Le maillot, la symbolique, la filiation avec une légende du club : tout semble réuni pour alimenter la narration. De Bruyne, lui, refuse de se laisser happer par ce storytelling.
Un prix XXL, une exigence tout aussi immense
Le transfert d’Enzo Fernandez vers Manchester City a enflammé le marché estival. City a égalé un record britannique pour attirer le champion du monde, une somme qui a immédiatement placé l’ancien joueur de Chelsea sous les projecteurs.

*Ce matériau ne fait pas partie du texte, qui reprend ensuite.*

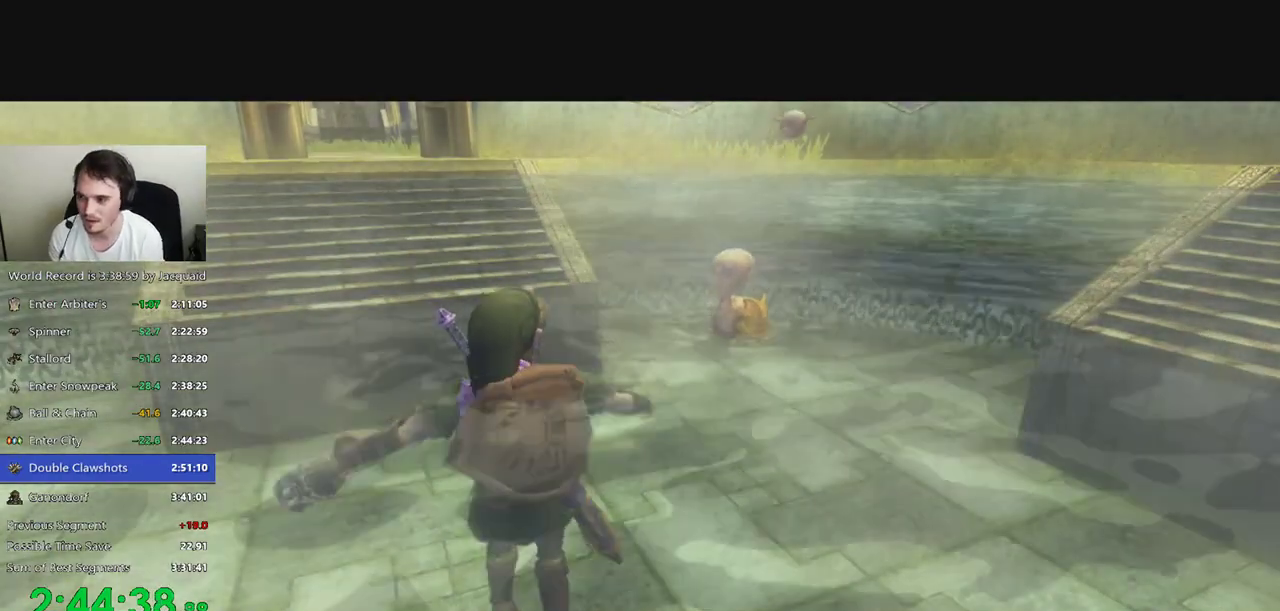
{"buttons": ["R2"], "left_stick": "center", "right_stick": "center", "events": [[33, "A", "down"], [100, "A", "up"], [133, "R2", "down"], [267, "A", "down"], [267, "R2", "up"], [333, "A", "up"], [500, "R2", "down"]]}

Pour Kevin De Bruyne, ce montant déforme déjà la perception du joueur. « Parfois, j’ai l’impression que les gens l’ont surestimé à cause du prix et de ce qu’il a réalisé avec l’Argentine, souligne le Belge. 125 millions de livres ne font pas automatiquement de toi un milieu de terrain de classe mondiale. Il a encore beaucoup à prouver. »
La phrase claque, surtout quand il aborde frontalement la question de l’héritage : « S’il veut être mon successeur, il doit d’abord le montrer sur le terrain. Prendre mon maillot numéro 17 est une chose… remplacer Kevin De Bruyne, c’est quelque chose de complètement différent. »
Le message est sans ambiguïté : l’étiquette de successeur ne se décrète pas, elle se gagne.
Fernandez, concentré sur le terrain et sur Enzo Maresca
Face à ce scepticisme venu du joueur qu’il est censé remplacer, Enzo Fernandez ne se laisse pas déstabiliser. Le milieu argentin regarde droit devant lui, vers le travail quotidien et vers un visage familier sur le banc : Enzo Maresca.
« Chaque joueur veut faire partie d’un club comme celui-ci parce que tout le monde sait à quel point City est bien géré », a-t-il déclaré en arrivant. « Je ne pourrais pas être plus heureux d’être ici, et je suis prêt pour le défi d’aider City à continuer à gagner des trophées. C’est un club construit pour le succès. »
Entre le poids du transfert, le numéro 17 sur les épaules et les mots tranchants de De Bruyne, la barre est placée très haut. À présent, tout se jouera là où le Belge l’a rappelé : sur la pelouse, loin des comparaisons faciles et des héritages proclamés trop tôt.